After we’ve identified all the cases of this within our model prediction against the ground-truth labels, we can conveniently organize these values into a matrix form, thus the name Confusion Matrix:
Accuracy
One of the most straightforward ways to evaluate the performance of a classification model is accuracy. Accuracy is simply the percentage of values that the model predicted correctly. In more technical terms, it’s the number of true positives plus the number of true negatives divided by the number of all the prediction values.
Precision
On the contrary, precision considers the issue of class imbalance in data. Precision calculates the accuracy only within all predicted positive classes, or the number of true positives divided by the sum of true positives and false positives. This will punish models that perform poorly on the positive class in an imbalanced dataset with a large number of negative values.
Recall
Recall score, or the true positive rate, is slightly different from precision as instead of calculating the accuracy of when the model predicts positive, it returns the accuracy of the positive class as a whole. Recall cleverly solves the problem of accuracy by only calculating the correctness in the positive class or the percentage of true positives across all positive labels. The recall metric is useful when we only care about our model predicting the positive class accurately. For example, when diagnosing cancer and most diseases, avoiding having false negatives is much more crucial than avoiding having false positives when resources are limited to develop a perfect model. In cases like such, we would be optimizing for a higher recall as we want the model to be as accurate as possible, especially in predicting the positive class.
F1 Score
The intuition behind the F1 score is creating a universal metric that measures the correctness of the positive class while having both the advantages of precision and recall. Thus, the F1 score is the harmonic mean between precision and recall. Note we used harmonic mean here since precision and recall are expressed as percentages/rates.

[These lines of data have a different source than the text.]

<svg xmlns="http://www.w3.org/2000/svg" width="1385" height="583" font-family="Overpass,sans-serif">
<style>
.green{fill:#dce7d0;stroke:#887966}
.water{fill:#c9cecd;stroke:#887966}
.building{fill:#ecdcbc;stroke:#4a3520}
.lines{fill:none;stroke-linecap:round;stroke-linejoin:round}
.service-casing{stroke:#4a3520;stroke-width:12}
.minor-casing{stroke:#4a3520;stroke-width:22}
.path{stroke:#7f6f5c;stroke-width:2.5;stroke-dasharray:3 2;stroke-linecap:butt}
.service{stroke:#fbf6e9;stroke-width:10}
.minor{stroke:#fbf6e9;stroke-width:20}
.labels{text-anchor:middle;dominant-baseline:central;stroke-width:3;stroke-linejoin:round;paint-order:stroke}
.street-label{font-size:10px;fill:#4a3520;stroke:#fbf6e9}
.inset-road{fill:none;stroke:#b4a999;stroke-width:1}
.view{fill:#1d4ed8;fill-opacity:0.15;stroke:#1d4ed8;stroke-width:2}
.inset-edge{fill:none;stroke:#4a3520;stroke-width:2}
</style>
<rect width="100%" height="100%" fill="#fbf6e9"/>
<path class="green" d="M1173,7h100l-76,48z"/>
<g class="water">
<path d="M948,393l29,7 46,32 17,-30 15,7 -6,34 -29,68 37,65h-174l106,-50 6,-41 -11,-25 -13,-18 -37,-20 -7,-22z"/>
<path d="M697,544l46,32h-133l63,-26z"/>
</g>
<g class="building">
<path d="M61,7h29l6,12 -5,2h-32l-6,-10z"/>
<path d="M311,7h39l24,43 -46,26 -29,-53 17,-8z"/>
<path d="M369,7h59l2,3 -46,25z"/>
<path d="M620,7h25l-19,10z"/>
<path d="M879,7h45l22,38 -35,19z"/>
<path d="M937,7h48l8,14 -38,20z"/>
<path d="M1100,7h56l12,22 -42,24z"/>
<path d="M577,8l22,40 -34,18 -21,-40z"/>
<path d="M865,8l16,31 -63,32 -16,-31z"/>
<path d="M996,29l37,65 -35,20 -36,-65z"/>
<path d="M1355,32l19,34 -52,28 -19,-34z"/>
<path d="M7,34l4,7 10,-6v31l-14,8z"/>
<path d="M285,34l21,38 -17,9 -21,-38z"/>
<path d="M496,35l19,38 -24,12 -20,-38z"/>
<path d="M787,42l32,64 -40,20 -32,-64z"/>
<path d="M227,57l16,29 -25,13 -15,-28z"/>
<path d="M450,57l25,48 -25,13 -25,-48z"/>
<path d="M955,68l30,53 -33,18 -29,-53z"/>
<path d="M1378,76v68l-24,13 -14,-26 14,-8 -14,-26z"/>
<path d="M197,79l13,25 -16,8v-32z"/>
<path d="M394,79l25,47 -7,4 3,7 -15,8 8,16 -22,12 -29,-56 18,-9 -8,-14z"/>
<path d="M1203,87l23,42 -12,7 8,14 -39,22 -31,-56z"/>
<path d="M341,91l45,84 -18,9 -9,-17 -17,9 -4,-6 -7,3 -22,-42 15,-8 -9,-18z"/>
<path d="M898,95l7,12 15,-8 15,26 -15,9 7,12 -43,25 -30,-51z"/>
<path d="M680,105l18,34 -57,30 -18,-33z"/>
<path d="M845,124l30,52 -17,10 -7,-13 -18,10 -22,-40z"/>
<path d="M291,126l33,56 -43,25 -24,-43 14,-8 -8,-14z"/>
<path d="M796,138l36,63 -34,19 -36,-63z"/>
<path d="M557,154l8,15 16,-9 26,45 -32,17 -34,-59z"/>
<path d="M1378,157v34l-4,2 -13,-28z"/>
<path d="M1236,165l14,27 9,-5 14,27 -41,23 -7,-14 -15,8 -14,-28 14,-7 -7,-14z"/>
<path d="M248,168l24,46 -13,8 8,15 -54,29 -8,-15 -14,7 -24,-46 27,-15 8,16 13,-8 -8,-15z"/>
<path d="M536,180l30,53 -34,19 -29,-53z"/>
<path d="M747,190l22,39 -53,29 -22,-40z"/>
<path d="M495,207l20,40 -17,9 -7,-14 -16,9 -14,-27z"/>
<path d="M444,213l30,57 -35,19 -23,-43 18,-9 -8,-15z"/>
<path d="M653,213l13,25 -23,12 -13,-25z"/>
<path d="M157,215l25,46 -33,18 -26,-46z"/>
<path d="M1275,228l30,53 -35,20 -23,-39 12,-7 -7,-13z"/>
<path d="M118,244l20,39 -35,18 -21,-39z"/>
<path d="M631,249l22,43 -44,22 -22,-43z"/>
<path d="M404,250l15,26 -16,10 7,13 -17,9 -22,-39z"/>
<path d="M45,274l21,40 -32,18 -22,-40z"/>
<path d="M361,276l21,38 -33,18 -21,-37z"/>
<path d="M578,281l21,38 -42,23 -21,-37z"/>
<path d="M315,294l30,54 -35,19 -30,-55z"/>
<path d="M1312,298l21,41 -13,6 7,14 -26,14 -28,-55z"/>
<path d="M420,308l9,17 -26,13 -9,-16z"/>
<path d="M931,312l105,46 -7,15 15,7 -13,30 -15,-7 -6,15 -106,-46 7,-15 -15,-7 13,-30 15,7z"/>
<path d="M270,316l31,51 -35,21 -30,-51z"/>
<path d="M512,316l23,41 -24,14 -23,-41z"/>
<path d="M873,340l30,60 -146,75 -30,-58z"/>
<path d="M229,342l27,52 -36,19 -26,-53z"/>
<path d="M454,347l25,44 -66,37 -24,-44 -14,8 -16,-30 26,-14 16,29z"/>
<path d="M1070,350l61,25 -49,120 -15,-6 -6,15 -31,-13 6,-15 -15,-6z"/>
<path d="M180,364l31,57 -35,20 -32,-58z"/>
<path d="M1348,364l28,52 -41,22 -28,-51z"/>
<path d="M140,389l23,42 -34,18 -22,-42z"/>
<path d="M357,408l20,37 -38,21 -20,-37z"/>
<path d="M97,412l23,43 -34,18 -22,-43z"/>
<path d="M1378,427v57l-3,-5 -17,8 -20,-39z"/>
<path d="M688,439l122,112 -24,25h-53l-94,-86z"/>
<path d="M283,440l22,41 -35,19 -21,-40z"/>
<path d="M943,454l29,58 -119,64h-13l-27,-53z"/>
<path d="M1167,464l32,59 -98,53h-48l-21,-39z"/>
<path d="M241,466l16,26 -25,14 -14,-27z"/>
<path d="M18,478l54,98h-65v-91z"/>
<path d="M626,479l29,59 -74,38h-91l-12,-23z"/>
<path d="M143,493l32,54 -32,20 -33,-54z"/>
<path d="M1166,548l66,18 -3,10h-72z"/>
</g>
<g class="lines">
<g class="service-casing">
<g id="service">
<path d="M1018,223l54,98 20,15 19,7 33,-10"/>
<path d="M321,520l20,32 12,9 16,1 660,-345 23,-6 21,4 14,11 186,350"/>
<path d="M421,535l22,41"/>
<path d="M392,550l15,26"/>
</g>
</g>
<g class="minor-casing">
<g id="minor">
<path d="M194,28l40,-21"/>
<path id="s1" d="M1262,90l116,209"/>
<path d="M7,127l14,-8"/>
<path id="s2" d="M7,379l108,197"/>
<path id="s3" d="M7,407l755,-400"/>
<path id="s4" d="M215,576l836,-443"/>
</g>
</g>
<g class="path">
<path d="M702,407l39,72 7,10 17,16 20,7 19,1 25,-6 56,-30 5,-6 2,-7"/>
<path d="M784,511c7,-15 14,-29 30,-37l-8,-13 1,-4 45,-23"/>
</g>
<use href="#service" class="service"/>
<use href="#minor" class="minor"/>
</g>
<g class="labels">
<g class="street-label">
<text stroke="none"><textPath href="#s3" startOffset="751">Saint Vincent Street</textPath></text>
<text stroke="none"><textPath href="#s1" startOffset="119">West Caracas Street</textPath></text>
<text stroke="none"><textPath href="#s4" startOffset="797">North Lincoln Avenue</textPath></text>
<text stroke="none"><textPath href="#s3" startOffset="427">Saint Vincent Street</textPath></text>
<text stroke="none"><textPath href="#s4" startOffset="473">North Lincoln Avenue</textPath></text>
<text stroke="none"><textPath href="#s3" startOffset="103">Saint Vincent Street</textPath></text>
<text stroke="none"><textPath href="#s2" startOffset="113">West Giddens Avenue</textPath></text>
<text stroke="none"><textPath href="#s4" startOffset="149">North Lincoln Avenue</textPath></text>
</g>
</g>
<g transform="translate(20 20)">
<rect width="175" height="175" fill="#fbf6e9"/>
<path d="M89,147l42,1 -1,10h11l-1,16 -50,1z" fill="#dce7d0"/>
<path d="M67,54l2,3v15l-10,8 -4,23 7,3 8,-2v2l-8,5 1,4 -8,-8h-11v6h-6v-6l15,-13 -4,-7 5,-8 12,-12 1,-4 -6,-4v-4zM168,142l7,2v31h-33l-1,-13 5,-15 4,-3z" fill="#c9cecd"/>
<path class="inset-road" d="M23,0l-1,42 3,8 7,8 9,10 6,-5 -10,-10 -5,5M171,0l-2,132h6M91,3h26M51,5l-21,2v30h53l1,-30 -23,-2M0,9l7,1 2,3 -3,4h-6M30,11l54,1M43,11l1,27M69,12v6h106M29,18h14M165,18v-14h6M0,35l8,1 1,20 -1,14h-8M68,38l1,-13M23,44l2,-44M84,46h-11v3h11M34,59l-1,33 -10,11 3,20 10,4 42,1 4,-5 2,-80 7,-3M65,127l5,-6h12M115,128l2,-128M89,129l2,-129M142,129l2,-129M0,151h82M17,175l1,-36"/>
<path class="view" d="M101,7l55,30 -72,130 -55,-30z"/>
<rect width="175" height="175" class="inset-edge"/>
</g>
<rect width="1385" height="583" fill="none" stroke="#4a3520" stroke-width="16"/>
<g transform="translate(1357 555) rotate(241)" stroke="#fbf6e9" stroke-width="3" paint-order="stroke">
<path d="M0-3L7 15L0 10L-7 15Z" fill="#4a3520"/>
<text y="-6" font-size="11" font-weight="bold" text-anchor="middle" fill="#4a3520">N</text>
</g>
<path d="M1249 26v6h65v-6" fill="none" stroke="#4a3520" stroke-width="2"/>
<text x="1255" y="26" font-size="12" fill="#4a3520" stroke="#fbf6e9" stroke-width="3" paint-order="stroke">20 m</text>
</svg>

Area Under the Receiver Operating Characteristics Curve (ROC-AUC)
Although the F1 score accounts for both the advantages of precision and recall, it only measures the positive class. Another major issue of the F1 score along with precision and recall is that we’re inputting binary values for evaluation. Those binary values are determined by a threshold, converting probabilities to binary targets usually during model predictions. In most cases, 0.5 is chosen as the threshold for converting probabilities to binary targets. This not only might not be the optimal threshold, but it also decreases the amount of information that we receive from the output as probabilities also show how confident the model is in its prediction. The Receiver Operating Characteristics (ROC) curve solves these issues cleverly: it plots the true positive rate against the false positive rate for various thresholds.
The true positive rate, or recall, gives us how many predictions are correct among all predicted positive labels, or the probability that the model will be correct when the prediction is positive. The false positive rate calculates the number of false negatives within the negative prediction. In sense, it gives a probability that the model will be incorrect when the prediction is negative. The ROC curve visualizes the values of both measurements on different thresholds, generating a plot where we can see what threshold gives the best values for true positive rate/false positive rate.
Furthermore, calculating the area under the curve (AUC) provides a measurement of how well the model distinguishes between classes. An area of 1 indicates a perfect distinction between classes, thus producing correct predictions. An area of 0 indicates complete opposite predictions, meaning that all predictions are reversed between 1 and 0 (labels – 1). An area of 0.5 represents complete random prediction where the model cannot distinguish between classes at all.